Problem statement:
Answer with one number only: how many lines in the material contain "Youth".

Record set:
━━━━━━━━━━━━━━━━━━━━
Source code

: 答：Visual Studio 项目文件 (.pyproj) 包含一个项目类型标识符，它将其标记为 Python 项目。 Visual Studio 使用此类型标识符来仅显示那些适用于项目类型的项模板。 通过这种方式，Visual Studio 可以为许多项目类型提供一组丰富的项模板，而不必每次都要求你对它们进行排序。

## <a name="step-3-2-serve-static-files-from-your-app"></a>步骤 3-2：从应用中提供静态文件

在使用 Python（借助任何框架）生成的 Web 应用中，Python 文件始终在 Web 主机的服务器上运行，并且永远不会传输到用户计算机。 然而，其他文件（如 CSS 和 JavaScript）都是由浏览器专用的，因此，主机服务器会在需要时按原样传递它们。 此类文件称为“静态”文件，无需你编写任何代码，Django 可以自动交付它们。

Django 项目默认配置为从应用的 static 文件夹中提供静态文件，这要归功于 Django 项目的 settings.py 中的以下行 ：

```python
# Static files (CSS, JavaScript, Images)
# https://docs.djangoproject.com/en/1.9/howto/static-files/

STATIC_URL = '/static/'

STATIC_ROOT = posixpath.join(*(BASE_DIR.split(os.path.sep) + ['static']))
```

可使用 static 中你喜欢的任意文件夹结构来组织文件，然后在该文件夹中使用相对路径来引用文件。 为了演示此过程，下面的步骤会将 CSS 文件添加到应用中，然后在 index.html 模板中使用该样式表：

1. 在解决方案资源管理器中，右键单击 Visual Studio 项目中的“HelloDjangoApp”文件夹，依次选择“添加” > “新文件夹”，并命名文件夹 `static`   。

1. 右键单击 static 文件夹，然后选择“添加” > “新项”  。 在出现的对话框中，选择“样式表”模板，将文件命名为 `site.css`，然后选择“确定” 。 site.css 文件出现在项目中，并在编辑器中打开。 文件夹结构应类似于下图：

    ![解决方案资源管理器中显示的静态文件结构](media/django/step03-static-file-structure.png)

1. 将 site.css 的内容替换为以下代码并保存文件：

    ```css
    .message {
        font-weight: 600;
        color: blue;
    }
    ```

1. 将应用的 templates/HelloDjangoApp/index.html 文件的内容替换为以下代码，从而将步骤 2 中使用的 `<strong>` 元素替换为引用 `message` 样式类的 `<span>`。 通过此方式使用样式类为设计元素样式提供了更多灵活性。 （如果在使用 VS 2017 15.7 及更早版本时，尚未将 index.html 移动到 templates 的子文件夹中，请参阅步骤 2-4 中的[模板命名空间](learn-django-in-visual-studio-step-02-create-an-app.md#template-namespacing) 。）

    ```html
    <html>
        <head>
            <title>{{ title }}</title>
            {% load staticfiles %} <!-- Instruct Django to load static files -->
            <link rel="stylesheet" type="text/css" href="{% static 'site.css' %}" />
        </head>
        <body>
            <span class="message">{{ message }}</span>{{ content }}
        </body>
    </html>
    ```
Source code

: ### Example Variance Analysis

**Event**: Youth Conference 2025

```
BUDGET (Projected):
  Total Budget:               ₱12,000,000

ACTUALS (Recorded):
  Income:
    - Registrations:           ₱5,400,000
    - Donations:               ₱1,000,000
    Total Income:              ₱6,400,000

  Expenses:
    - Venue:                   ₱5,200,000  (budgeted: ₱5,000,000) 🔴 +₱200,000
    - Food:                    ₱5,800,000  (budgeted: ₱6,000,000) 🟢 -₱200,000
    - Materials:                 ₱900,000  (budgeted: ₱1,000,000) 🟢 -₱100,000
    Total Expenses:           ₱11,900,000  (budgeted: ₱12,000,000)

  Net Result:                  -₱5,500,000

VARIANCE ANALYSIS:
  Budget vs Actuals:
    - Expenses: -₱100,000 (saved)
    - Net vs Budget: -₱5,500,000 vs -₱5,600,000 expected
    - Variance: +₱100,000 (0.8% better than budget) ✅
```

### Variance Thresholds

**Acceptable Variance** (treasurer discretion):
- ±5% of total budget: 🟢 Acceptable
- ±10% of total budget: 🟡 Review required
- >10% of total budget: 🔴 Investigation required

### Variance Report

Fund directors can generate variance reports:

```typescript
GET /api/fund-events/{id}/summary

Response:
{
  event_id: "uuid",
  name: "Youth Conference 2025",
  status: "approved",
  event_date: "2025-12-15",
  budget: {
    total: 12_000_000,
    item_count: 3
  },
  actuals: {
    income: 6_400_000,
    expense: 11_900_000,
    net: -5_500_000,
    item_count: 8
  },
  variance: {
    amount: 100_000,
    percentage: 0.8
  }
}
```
━━━━━━━━━━━━━━━━━━━━
Result for this exercise:
2